> _Data to process_:
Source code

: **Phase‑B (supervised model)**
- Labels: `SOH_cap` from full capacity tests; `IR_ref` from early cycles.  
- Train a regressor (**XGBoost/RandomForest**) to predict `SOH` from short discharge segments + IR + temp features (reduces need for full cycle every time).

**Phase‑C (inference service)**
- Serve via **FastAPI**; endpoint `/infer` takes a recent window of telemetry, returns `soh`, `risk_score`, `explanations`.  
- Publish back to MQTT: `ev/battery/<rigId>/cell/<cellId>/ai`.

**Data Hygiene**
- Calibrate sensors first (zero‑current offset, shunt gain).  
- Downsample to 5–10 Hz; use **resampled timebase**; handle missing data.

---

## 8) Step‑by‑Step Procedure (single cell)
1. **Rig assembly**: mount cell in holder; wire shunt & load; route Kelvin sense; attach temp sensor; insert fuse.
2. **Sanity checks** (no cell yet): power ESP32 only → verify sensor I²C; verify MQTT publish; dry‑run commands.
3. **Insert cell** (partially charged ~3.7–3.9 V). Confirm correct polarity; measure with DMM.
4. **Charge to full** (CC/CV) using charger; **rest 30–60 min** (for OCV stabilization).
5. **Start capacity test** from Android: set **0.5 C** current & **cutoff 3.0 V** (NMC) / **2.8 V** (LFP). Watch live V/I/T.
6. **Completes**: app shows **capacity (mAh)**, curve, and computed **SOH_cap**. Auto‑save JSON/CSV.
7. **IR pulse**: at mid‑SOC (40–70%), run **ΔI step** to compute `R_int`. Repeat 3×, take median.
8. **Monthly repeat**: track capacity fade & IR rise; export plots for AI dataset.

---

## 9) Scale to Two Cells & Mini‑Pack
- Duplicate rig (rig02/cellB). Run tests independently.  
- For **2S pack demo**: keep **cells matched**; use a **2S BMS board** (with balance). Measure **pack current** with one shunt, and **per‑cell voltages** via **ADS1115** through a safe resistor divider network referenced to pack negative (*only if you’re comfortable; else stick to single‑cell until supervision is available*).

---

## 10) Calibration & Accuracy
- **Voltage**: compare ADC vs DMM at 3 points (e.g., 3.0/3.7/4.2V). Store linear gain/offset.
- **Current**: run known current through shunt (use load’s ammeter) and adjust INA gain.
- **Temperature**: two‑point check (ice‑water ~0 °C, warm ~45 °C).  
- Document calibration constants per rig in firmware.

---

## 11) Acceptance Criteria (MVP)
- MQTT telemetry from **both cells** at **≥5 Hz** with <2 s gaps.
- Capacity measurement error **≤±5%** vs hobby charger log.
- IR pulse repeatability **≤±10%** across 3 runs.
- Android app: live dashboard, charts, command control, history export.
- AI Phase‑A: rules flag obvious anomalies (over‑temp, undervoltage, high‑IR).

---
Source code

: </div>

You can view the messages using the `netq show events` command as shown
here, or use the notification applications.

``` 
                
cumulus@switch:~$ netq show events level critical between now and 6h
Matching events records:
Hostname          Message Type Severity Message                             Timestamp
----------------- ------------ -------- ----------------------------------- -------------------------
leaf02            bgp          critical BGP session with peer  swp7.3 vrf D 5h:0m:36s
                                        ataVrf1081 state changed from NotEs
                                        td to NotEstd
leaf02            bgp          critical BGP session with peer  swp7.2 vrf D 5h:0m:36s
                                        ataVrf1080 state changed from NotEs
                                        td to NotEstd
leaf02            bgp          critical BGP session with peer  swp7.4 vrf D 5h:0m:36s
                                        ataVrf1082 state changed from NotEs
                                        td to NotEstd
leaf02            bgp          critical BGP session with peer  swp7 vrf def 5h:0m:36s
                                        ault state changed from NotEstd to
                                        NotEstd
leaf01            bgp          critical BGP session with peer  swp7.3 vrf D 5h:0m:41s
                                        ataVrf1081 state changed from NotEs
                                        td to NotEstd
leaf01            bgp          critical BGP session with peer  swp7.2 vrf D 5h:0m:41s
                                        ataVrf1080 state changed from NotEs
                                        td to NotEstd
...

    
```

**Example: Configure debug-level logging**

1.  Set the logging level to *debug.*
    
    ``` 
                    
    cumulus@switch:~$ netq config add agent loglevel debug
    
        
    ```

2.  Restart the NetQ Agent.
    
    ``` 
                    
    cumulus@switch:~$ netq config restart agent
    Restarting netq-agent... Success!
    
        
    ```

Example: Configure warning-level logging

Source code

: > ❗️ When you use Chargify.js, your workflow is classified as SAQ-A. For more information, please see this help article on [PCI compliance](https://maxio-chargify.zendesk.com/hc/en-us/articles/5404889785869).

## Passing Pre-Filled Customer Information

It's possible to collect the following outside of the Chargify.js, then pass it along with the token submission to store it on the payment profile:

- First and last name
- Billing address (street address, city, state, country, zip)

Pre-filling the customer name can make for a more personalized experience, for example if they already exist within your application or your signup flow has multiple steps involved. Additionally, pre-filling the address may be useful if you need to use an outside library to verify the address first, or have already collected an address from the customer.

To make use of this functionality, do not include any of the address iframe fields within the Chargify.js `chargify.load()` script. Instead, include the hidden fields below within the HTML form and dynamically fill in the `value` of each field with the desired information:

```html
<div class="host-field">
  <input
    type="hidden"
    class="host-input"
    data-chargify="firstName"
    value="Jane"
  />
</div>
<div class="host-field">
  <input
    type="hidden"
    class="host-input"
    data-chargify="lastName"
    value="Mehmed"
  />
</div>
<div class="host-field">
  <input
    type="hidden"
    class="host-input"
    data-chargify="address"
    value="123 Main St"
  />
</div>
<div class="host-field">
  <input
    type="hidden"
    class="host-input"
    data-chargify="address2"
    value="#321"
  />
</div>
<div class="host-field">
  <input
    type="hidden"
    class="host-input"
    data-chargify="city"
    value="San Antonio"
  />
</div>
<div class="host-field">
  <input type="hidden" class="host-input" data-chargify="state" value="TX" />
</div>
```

> _What this task involves_: The answer must consist of every line from the data that contains the word "session".

> _Answer section_:
leaf02            bgp          critical BGP session with peer  swp7.3 vrf D 5h:0m:36s
leaf02            bgp          critical BGP session with peer  swp7.2 vrf D 5h:0m:36s
leaf02            bgp          critical BGP session with peer  swp7.4 vrf D 5h:0m:36s
leaf02            bgp          critical BGP session with peer  swp7 vrf def 5h:0m:36s
leaf01            bgp          critical BGP session with peer  swp7.3 vrf D 5h:0m:41s
leaf01            bgp          critical BGP session with peer  swp7.2 vrf D 5h:0m:41s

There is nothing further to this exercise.